At Cristina Grajales Gallery, Ashlynn Park presented a collection among design objects she had curated from the gallery’s collection. This juxtaposition of old and new objects paralleled the designer’s overall process for spring 2025, which began, she said, “with revisiting the history of fashion.” Her icons are Madame Grès, Christian Dior, Azzedine Alaïa (whose collection Park visited recently), and Yohji Yamamoto (with whom Park once worked). Their work, she explained, “always gives a right and clear answer when I face a challenge. I feel like we have so many challenges and we constantly look to the future, but the answers and the solutions are often already there [in the past].”
Since she launched her line, Park’s work has often been compared to that of Yamamoto (who has himself taken fashion history as a theme), and that will likely be the reaction to Park’s take on the tuxedo, a one-button mid-length black coat with a bit of an hourglass shape that’s an explosion black and white at the back as the shirt and coat back dance together. Park is familiar with the famous bustle backed coat that was recently exhibited in Milan, but it was seeing how meticulously Alaïa had engineered a shirt and jacket that inspired her smoking look.
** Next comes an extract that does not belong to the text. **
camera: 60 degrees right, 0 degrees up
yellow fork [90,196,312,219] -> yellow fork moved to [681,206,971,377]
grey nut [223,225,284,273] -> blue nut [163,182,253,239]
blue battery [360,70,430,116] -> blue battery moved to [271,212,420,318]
Park spent a month and a half getting the tension right in a black, draped Grecian gown a la Grès in jersey with a rolled detail at the waist. (Another version, in red, was nicely styled over a simple long-sleeved top.) Like a trim eel-skin tunic and an asymmetric leather corset top, these gowns made use of the designer’s puzzle-piece technique.
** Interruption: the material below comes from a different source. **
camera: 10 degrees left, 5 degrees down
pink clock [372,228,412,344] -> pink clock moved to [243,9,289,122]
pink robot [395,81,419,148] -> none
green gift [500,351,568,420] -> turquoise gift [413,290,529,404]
Television show or no, Christian Dior is a constant reference for Park. Her take on the iconic Bar jacket jettisoned the padded hips; rather the hip panniers floated on a cloud of tulle and exposed boning that topped a long, draped skirt. This was a take-the-stuffing-out-of-things moment. Under the jacket was a simple bra. Similar in silhouette, but not construction, was a white sleeveless dress with a romantic peplum made using a no-waste technique in which squares of material are connected.
The looks in the second room stood like the Erechtheion’s Porch of the Maidens caryatids at the Acropolis. It was easy to imagine Chessy Rayner or Mica Ertegun gravitating to a black column dress with a Fontana-like slash of white. The combination of new, more evening-focused designs with more familiar, and in the case of a kilt and a shirtdress, casual looks, was discordant, regardless of the appeal of the individual pieces.
Park’s exploration of past fashion included her own back catalog, specifically spring 2023, which featured a performance by the dancer and choreographer Yin Yue. This season’s take on the past work was a jersey jumpsuit with a slightly-low, V-shaped yoke and draped harem-style pants. It was styled with a bandeau-like cardigan that revealed a sliver of skin at the shoulder. There was something rather Martha Graham about this look; at the same time, it was of the moment, as a similar silhouette, derived from different sources was seen at Alaïa by Pieter Mulier and at Norma Kamali. The idea of softly gathered material that accommodates movement is related, more broadly, to freedom.